Your goal = Reproduce the following lines word for word, omitting the pictures.
== Data provided ==
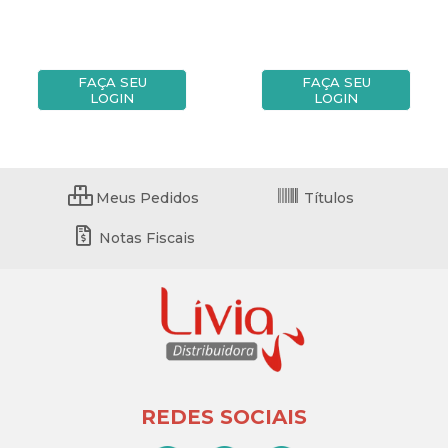
FAÇA SEU
FAÇA SEU
LOGIN
LOGIN
Meus Pedidos
Títulos
Notas Fiscais
REDES SOCIAIS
===
Answer space =
FAÇA SEU
FAÇA SEU
LOGIN
LOGIN
Meus Pedidos
Títulos
Notas Fiscais
REDES SOCIAIS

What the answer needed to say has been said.